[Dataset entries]
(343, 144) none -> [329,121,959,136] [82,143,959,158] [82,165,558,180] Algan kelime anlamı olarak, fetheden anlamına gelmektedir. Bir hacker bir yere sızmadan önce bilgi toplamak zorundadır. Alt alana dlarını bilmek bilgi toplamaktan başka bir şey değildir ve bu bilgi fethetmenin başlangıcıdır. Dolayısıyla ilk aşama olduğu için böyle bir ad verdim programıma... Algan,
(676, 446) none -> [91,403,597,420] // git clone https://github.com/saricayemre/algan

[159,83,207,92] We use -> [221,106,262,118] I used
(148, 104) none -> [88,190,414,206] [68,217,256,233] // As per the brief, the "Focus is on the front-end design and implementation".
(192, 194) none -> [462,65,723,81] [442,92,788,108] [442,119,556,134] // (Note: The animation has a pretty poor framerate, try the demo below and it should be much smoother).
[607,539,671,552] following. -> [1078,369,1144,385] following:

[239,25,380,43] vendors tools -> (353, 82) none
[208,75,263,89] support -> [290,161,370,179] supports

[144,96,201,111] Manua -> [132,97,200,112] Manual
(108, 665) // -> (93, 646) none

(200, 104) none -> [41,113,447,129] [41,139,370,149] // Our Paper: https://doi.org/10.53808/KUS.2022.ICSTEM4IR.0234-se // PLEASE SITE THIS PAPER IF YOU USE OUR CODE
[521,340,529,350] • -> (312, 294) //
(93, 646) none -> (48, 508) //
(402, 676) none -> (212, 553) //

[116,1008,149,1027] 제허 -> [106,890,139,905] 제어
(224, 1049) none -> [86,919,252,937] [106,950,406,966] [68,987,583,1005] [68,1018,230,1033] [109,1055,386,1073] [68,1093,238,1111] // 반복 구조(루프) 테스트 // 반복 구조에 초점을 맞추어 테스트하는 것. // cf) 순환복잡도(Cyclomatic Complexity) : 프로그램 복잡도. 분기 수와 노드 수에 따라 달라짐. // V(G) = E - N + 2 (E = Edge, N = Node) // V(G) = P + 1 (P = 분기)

__To do__
If a line of the records includes the string "https", copy it out.

__Written response__
(676, 446) none -> [91,403,597,420] // git clone https://github.com/saricayemre/algan
(200, 104) none -> [41,113,447,129] [41,139,370,149] // Our Paper: https://doi.org/10.53808/KUS.2022.ICSTEM4IR.0234-se // PLEASE SITE THIS PAPER IF YOU USE OUR CODE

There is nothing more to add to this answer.